Outsized Death Risk for Women With Afib After Heart Surgery

Nicole Lou, Senior Staff Writer, MedPage Today • August 30, 2024

After cardiac surgery, women were particularly vulnerable to poor outcomes in the long run if the most common procedural complication had occurred, according to a large retrospective study from two tertiary care centers.


Although postoperative atrial fibrillation (poAF) was less likely to occur in women than in men after adjusting for patient and surgery-related risk factors (OR 0.85, 95% CI 0.79-0.91), there was a significantly stronger association between poAF and subsequent mortality for women.


Compared to those without, men with poAF had a 17% higher mortality hazard (HR 1.17, 95% CI 1.11-1.25) versus women with poAF who had a 31% higher mortality hazard (HR 1.31, 95% CI 1.21-1.42), reported a group led by Sergey Karamnov, MD, of Brigham and Women's Hospital and Harvard Medical School in Boston in JAMA Network Open


"Our findings suggest that women may have protective factors against the development of poAF. However, once poAF takes place, women may be more vulnerable to the associated long-term morbidities," they concluded.


Prior work has already linked poAF to increased risks of stroke, morbidity, and mortality atop higher healthcare utilization costs.


The majority of the present study cohort had at least 10 years of follow-up, during which 50.4% women and 48.9% men with poAF died, compared with 49.6% and 51.1%, respectively, among non-poAF peers.



"The observed elevated risk of long-term mortality in women with poAF underscores the need for refined approach to postoperative management, continuous cardiac monitoring, regular follow-ups, and proactive interventions in this patient population," Karamnov's team stressed.


Mariana Fragão-Marques, MD, PhD, MBA, of the University of Porto in Portugal, suggested that potential sex disparities may lie in long-term postoperative care areas such as surveillance and access to medical treatments.


"At the heart of this study lies the recognition that poAF, traditionally viewed as a largely self-limited event, may have long-term implications that extend beyond the immediate postoperative period," she wrote in an accompanying editorial. "By highlighting the disproportionate impact of poAF on long-term outcomes in women, the study underscores the need for a more nuanced and personalized approach to postoperative care delivery."


Study authors cited genetic, cardiac structural, hormonal, socioeconomic, and psychosocial risk factors as potential mechanisms underlying their findings.

"This observed sex disparity in the association between poAF and long-term outcomes clarifies previous conflicting results reported in the literature and underscores the need for a deeper understanding of the underlying mechanisms driving these differences," according to Fragão-Marques.


The retrospective cohort study was conducted from data at two tertiary care centers in Massachusetts.


Included were adults who had presented in normal sinus rhythm and undergone coronary artery bypass graft surgery, aortic valve surgery, mitral valve surgery, and combined procedures with cardiopulmonary bypass. Procedures took place from 2002 to 2016, and patients were followed up to 2022 with supplementary longitudinal data from the Society of Thoracic Surgeons Adult Cardiac Surgery Database.


Approximately 75% of the sample was censored or deceased at 10 years, authors noted.

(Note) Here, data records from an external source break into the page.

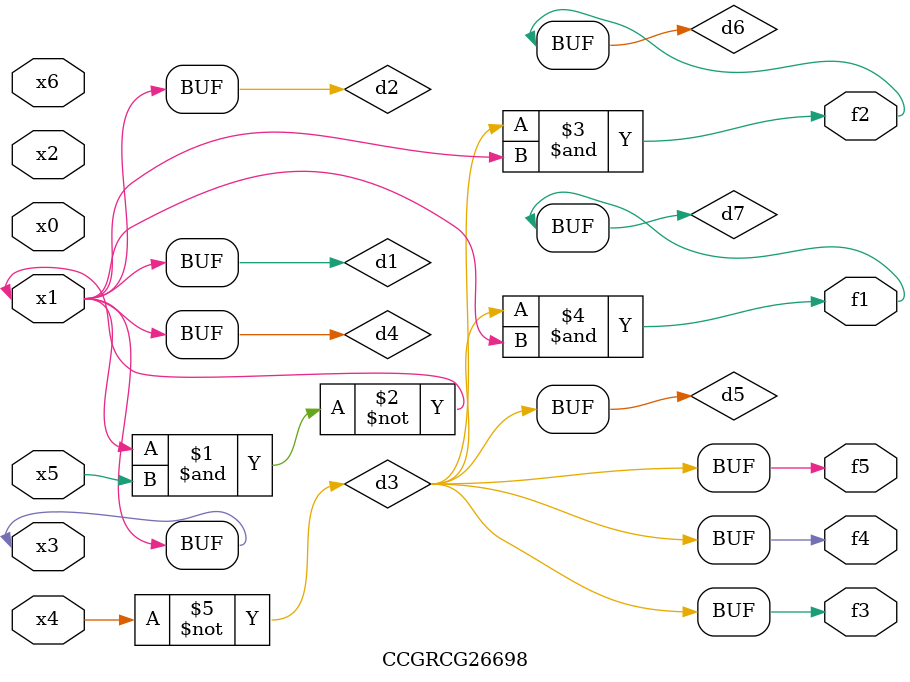
<source format=v>
module CCGRCG26698(
	input x0, x1, x2, x3, x4, x5, x6,
	output f1, f2, f3, f4, f5
);

	wire d1, d2, d3, d4, d5, d6, d7;

	buf (d1, x1, x3);
	nand (d2, x1, x5);
	not (d3, x4);
	buf (d4, d1, d2);
	buf (d5, d3);
	and (d6, d3, d4);
	and (d7, d3, d4);
	assign f1 = d7;
	assign f2 = d6;
	assign f3 = d5;
	assign f4 = d5;
	assign f5 = d5;
endmodule

</source>
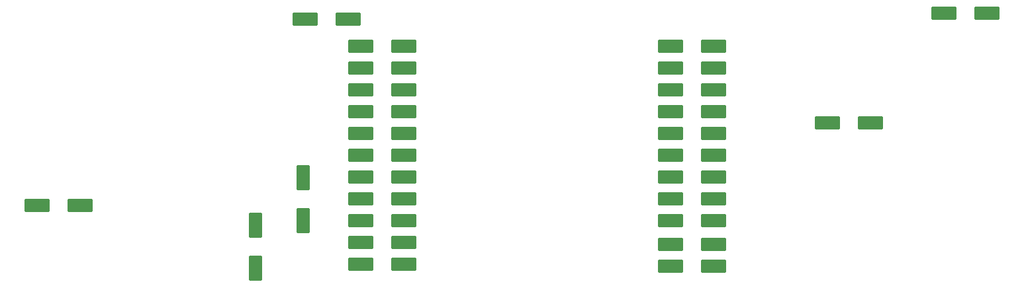
<source format=gbr>
%TF.GenerationSoftware,KiCad,Pcbnew,8.0.5*%
%TF.CreationDate,2024-09-28T10:39:20+08:00*%
%TF.ProjectId,ColecoVisionController,436f6c65-636f-4566-9973-696f6e436f6e,rev?*%
%TF.SameCoordinates,Original*%
%TF.FileFunction,Paste,Bot*%
%TF.FilePolarity,Positive*%
%FSLAX46Y46*%
G04 Gerber Fmt 4.6, Leading zero omitted, Abs format (unit mm)*
G04 Created by KiCad (PCBNEW 8.0.5) date 2024-09-28 10:39:20*
%MOMM*%
%LPD*%
G01*
G04 APERTURE LIST*
G04 Aperture macros list*
%AMRoundRect*
0 Rectangle with rounded corners*
0 $1 Rounding radius*
0 $2 $3 $4 $5 $6 $7 $8 $9 X,Y pos of 4 corners*
0 Add a 4 corners polygon primitive as box body*
4,1,4,$2,$3,$4,$5,$6,$7,$8,$9,$2,$3,0*
0 Add four circle primitives for the rounded corners*
1,1,$1+$1,$2,$3*
1,1,$1+$1,$4,$5*
1,1,$1+$1,$6,$7*
1,1,$1+$1,$8,$9*
0 Add four rect primitives between the rounded corners*
20,1,$1+$1,$2,$3,$4,$5,0*
20,1,$1+$1,$4,$5,$6,$7,0*
20,1,$1+$1,$6,$7,$8,$9,0*
20,1,$1+$1,$8,$9,$2,$3,0*%
G04 Aperture macros list end*
%ADD10RoundRect,0.250000X-1.400000X-0.600000X1.400000X-0.600000X1.400000X0.600000X-1.400000X0.600000X0*%
%ADD11RoundRect,0.250000X1.400000X0.600000X-1.400000X0.600000X-1.400000X-0.600000X1.400000X-0.600000X0*%
%ADD12RoundRect,0.250000X-0.600000X1.400000X-0.600000X-1.400000X0.600000X-1.400000X0.600000X1.400000X0*%
%ADD13RoundRect,0.250000X0.600000X-1.400000X0.600000X1.400000X-0.600000X1.400000X-0.600000X-1.400000X0*%
G04 APERTURE END LIST*
D10*
%TO.C,D26*%
X159040000Y-95976000D03*
X164540000Y-95976000D03*
%TD*%
%TO.C,D15*%
X78022000Y-116332000D03*
X83522000Y-116332000D03*
%TD*%
D11*
%TO.C,D4*%
X124872000Y-95976000D03*
X119372000Y-95976000D03*
%TD*%
%TO.C,D18*%
X124872000Y-98770000D03*
X119372000Y-98770000D03*
%TD*%
D10*
%TO.C,D9*%
X159040000Y-101564000D03*
X164540000Y-101564000D03*
%TD*%
%TO.C,D13*%
X159040000Y-98770000D03*
X164540000Y-98770000D03*
%TD*%
%TO.C,D8*%
X158996000Y-109946000D03*
X164496000Y-109946000D03*
%TD*%
%TO.C,D28*%
X158996000Y-118328000D03*
X164496000Y-118328000D03*
%TD*%
D11*
%TO.C,D6*%
X124872000Y-112740000D03*
X119372000Y-112740000D03*
%TD*%
D10*
%TO.C,D12*%
X158996000Y-104358000D03*
X164496000Y-104358000D03*
%TD*%
D11*
%TO.C,D24*%
X124872000Y-118328000D03*
X119372000Y-118328000D03*
%TD*%
%TO.C,D7*%
X124872000Y-115534000D03*
X119372000Y-115534000D03*
%TD*%
D12*
%TO.C,D1*%
X112014000Y-112820000D03*
X112014000Y-118320000D03*
%TD*%
D11*
%TO.C,D5*%
X124872000Y-101564000D03*
X119372000Y-101564000D03*
%TD*%
D13*
%TO.C,D2*%
X105918000Y-124416000D03*
X105918000Y-118916000D03*
%TD*%
D10*
%TO.C,D27*%
X158996000Y-107152000D03*
X164496000Y-107152000D03*
%TD*%
D11*
%TO.C,D21*%
X124872000Y-123916000D03*
X119372000Y-123916000D03*
%TD*%
%TO.C,D23*%
X124872000Y-109946000D03*
X119372000Y-109946000D03*
%TD*%
%TO.C,D19*%
X124872000Y-104358000D03*
X119372000Y-104358000D03*
%TD*%
%TO.C,D20*%
X124916000Y-107152000D03*
X119416000Y-107152000D03*
%TD*%
D10*
%TO.C,D3*%
X179104000Y-105818000D03*
X184604000Y-105818000D03*
%TD*%
%TO.C,D14*%
X159040000Y-121376000D03*
X164540000Y-121376000D03*
%TD*%
%TO.C,D10*%
X158995000Y-115534000D03*
X164495000Y-115534000D03*
%TD*%
%TO.C,D25*%
X158996000Y-124170000D03*
X164496000Y-124170000D03*
%TD*%
%TO.C,D16*%
X194013300Y-91738000D03*
X199513300Y-91738000D03*
%TD*%
%TO.C,D17*%
X112312000Y-92456000D03*
X117812000Y-92456000D03*
%TD*%
%TO.C,D22*%
X158996000Y-112740000D03*
X164496000Y-112740000D03*
%TD*%
D11*
%TO.C,D11*%
X124872000Y-121122000D03*
X119372000Y-121122000D03*
%TD*%
M02*

</source>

Out of 21,568 people with poAF data (mean age 66.5 years), poAF was detected in 40.8% of women and 38.8% of men.


By predicted probabilities, men had a 40.5% chance of experiencing poAF, while women had a 37.0% chance of developing poAF.


Notably, these researchers had defined poAF as any atrial fibrillation (Afib) detected on ECG during the index hospitalization. Other research has shown that people may need to undergo continuous rhythm monitoring after cardiac surgery to catch any late poAF.


Karamnov and colleagues acknowledged the potential for residual confounding despite efforts at statistical adjustment in the retrospective analysis. Additionally, the data were geographically limited, with low representation of certain age and race groups.


The investigators noted that people with persistent or longstanding Afib and those not in normal sinus rhythm within 7 days prior to surgery had been excluded from the report. So were patients with pacemakers, those with prior or intraoperative pulmonary vein isolation, Maze, or left atrial appendage occlusion, and those who underwent reoperations within 1 year.